Closed taxilian closed 9 years ago
There is a way, but it's definitely hacky :)
Are you using the PHP backend? If so, check out the connecting over SSL page. The spot you'd add those config options would be here:
https://github.com/bobthecow/genghis/blob/master/src/php/Genghis/Models/Server.php#L71
If you're using the Ruby backend, let me know :)
I've sworn off PHP (with Genghis and in general =]); the PHP version has a tendency to rewrite objects to be arrays and vise versa because it doesn't know the difference...
If I were using PHP I could maybe figure it out. I don't really know anything about Ruby, though. I'm sure I could still track it down if I tried hard enough, but I'm hoping you already know the answer =]
I don't blame you, that's caused no end of problems :)
I'll take a look at the Ruby backend in a minute and see if I can sort it out for you.
Here's the equivalent line for genghis.rb:
https://github.com/bobthecow/genghis/blob/master/src/rb/genghis/models/server.rb#L134
You'll want to add various :ssl_*
options to the @opts
hash there. See the MongoClient constructor docs for more on what those are. It'll prolly look something like this:
opts = {
:connect_timeout => 1,
:w => 1,
:ssl_key => 'foo'
:ssl_ca_cert => 'bar',
}
@client ||= Mongo::MongoClient.from_uri(@dsn, opts.merge(@opts))

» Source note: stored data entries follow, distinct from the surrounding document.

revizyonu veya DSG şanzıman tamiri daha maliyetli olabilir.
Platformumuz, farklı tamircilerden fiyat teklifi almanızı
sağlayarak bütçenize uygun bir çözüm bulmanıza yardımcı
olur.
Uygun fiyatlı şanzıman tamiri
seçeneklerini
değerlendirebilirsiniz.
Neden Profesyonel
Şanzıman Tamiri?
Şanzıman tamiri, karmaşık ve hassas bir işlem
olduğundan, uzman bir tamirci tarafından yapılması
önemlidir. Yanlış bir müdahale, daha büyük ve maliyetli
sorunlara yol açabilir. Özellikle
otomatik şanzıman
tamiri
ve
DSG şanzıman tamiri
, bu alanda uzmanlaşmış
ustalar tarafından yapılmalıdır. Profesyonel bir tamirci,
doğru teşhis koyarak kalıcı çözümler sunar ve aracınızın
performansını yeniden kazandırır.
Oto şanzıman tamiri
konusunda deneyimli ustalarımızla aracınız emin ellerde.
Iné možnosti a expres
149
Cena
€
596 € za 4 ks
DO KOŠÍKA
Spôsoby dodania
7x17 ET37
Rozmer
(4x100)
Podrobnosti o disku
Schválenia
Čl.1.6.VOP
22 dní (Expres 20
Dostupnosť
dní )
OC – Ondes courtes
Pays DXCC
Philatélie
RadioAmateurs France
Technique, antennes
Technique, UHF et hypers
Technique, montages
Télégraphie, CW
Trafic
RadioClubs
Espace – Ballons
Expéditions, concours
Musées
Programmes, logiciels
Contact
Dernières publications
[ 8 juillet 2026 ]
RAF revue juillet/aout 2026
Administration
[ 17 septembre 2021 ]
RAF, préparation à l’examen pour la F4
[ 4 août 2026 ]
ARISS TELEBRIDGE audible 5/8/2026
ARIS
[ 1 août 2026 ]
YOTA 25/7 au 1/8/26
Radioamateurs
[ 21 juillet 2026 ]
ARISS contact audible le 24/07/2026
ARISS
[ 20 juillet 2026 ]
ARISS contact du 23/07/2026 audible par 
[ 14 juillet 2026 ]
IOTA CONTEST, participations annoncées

Awesome. This will basically make this copy of genghis so it will only work w/ SSL, correct?
As a thought, it would be cool if you had an "ssl options" dropdown when adding a connection; give it default options of "None" and "SSL Enabled" for basic stuff, but then allow an optional file to be placed somewhere / specified somehow that defines additional SSL configurations where you can indicate the key, CA Cert, etc. Maybe you have better ideas / plans for the future; I'm just brainstorming on minimalist ways to provide the functionality without hacks, in the spirit of genghis =]
Thanks again, I'll try this out.
Hmm. so far no luck; I'll have to keep playing.
def client
opts = {
:connect_timeout => 1,
:w => 1,
:ssl => true,
:ssl_ca_cert => 'CRT TEXT HERE',
:ssl_key => 'KEY TXT HERE'
}
@client ||= Mongo::MongoReplicaSetClient.from_uri(@dsn, opts.merge(@opts))
rescue OpenSSL::SSL::SSLError => e
This is what I'm currently using, in case you have any ideas. I've already tried both MongoClient and MongoReplicaSetClient; doesn't seem to make any difference. The attempts to connect to mongos all say "Failed to connect to a master node" and the replicaset attempt says "Cannot connect to a replicaset using seeds .."
Is there a way to get more verbose logging?
I realized after posting that that I need the :ssl_cert as well, but adding it didn't help.
Ahh, found it! I was making erroneous assumptions. In the node.js driver you have to specify the certificates as a string passed into the parameter, but the ruby driver wants the filename. Final working block of code:
def client
opts = {
:connect_timeout => 1,
:w => 1,
:ssl => true,
:ssl_ca_cert => '/path/to/ca.crt',
:ssl_key => '/path/to/private.key',
:ssl_cert => '/path/to/private.crt'
}
@client ||= Mongo::MongoClient.from_uri(@dsn, opts.merge(@opts))
rescue OpenSSL::SSL::SSLError => e
raise Mongo::ConnectionFailure.new('SSL connection error')
rescue StandardError => e
raise Mongo::ConnectionFailure.new(e.message)
end
Awesome!
Yeah, it'd be nice to provide an option for this sort of thing. I'll see if I can come up with something simple that makes sense.
Let me know if you need someone to test it =] We'll be using ssl exclusively at GradeCam for production databases from here on out, so we'll be using the hack until then.
Hey,
we've been using Genghis as our primary UI for mongodb for several years, but now find ourselves unable to use it. We're now using SSL w/ an internal CA in order to secure connections between replicaset members at remote locations, and we can't find a way to make genghis connect.
We use the following to connect via command-line:
mongo --ssl --sslPEMKeyFile /etc/mongodb_cert.pem --sslCAFile /etc/gradecam_ca.crt:
Any suggestions? We don't mind adding something hacky in the code for a single instance if it'll give us a workaround =]
Thanks for your hard work on this, Justin.